Conservative MP Jeff Watson has publicly expressed support for Woodworth’s pursuit of a parliamentary debate. Another government backbencher, Stella Ambler, attended Woodworth’s news conference and says she will support his motion when it comes up for a vote. But finding the votes necessary to get the issue before a committee will be difficult. In 2010, when the House last faced a vote on abortion—on a private member’s bill proposed by Conservative MP Rod Bruinooge that would have made it a crime to “coerce” a woman to have an abortion—the bill was defeated by a vote of 178 to 97.

It’s unlikely any change in law will pass the House, meaning the political threat to the Prime Minister is limited. If anything, the opportunity to stand up and say he is not interested in reopening the abortion issue may even help dispel fears that Harper possesses a “hidden agenda.” At the same time, allowing MPs to speak to these issues and propose initiatives could act as a release valve on pressure building within caucus or the party. Yaroslav Baran, a former Conservative strategist, recalls being asked about controlling MPs after a series of “off message” comments during the 2004 campaign. The answer, he said, was not to get better at silencing backbenchers. “It’s to get to the point,” he said, “where it doesn’t matter, in a political liability sense, what a backbencher thinks on an individual matter of social policy because the press gallery and the public understand the agenda comes from Harper. And this isn’t his agenda.” For the sake of comparison, consider that previous Liberal governments had pro-life and socially conservative MPs within their caucuses without being defined by them.

Nonetheless, various conspiracy theories might be offered to explain why pro-life MPs within the Harper government are suddenly free to express their views: that, for instance, such expressions are condoned because it serves some strategic goal of the Prime Minister. Trost dismisses such theorizing and, of all things, refers to the hubbub around the failed launch of New Coke and subsequent return to Coca-Cola Classic. “The CEO of Coca-Cola, when asked if it had been deliberately planned as a stunt to just reinvigorate sales, he said, ‘Well, we’re not that dumb, nor are we that smart,’ ” Trost recalls. “I think people should actually, sometimes, take the PM at his word and take MPs at their word.” Trost says no one should hold any illusion the Prime Minister desires to engage the issue. And while social conservatives may not be happy with the government’s position, these are the sort of “ordinary differences of opinion” that occur within a large political party.

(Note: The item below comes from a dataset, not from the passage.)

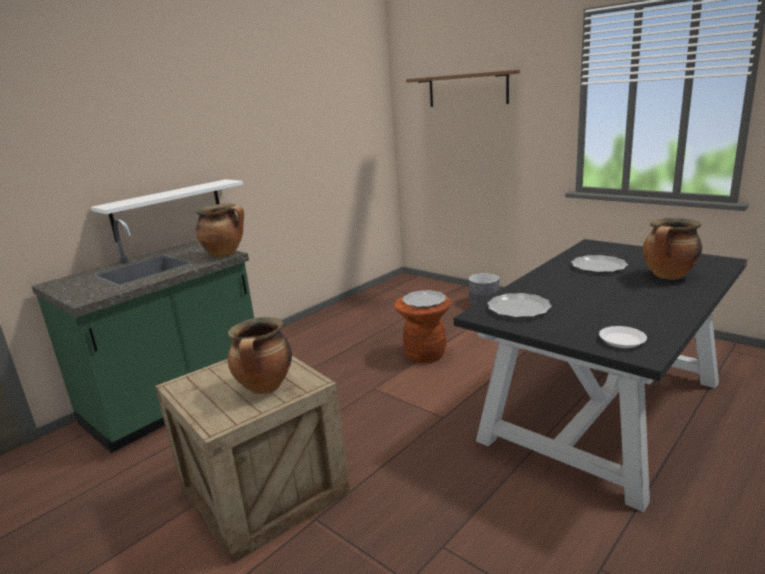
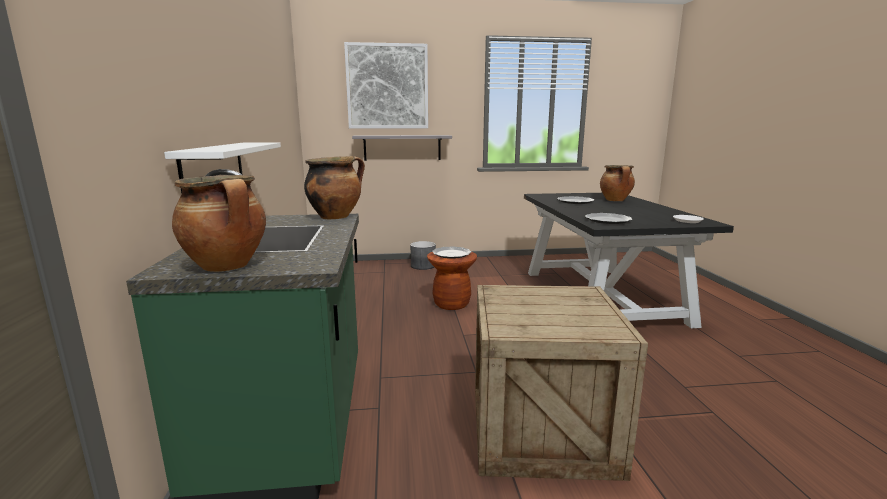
camera: 50 degrees left, 5 degrees down
cooking pot [228,317,292,394] -> cooking pot moved to [172,175,266,272]
brown shelf [406,70,520,107] -> picture [344,42,428,129]
none -> grey shelf [352,135,452,161]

The MP for Saskatoon-Humboldt is equally realistic about the state of play. Even if a bill could pass the House, he says, it probably wouldn’t get through the Senate. Anything too dramatic, he predicts, would be overturned by the current Supreme Court. “This is not a short-term sort of issue,” he says, referencing the civil rights movement and the Cold War. Change, in other words, takes time. “It’s a broader cultural thing,” he says. “The politics influences the culture just as the culture influences the politics.”

So while the debate might not be going anywhere soon, it is also not likely to go away.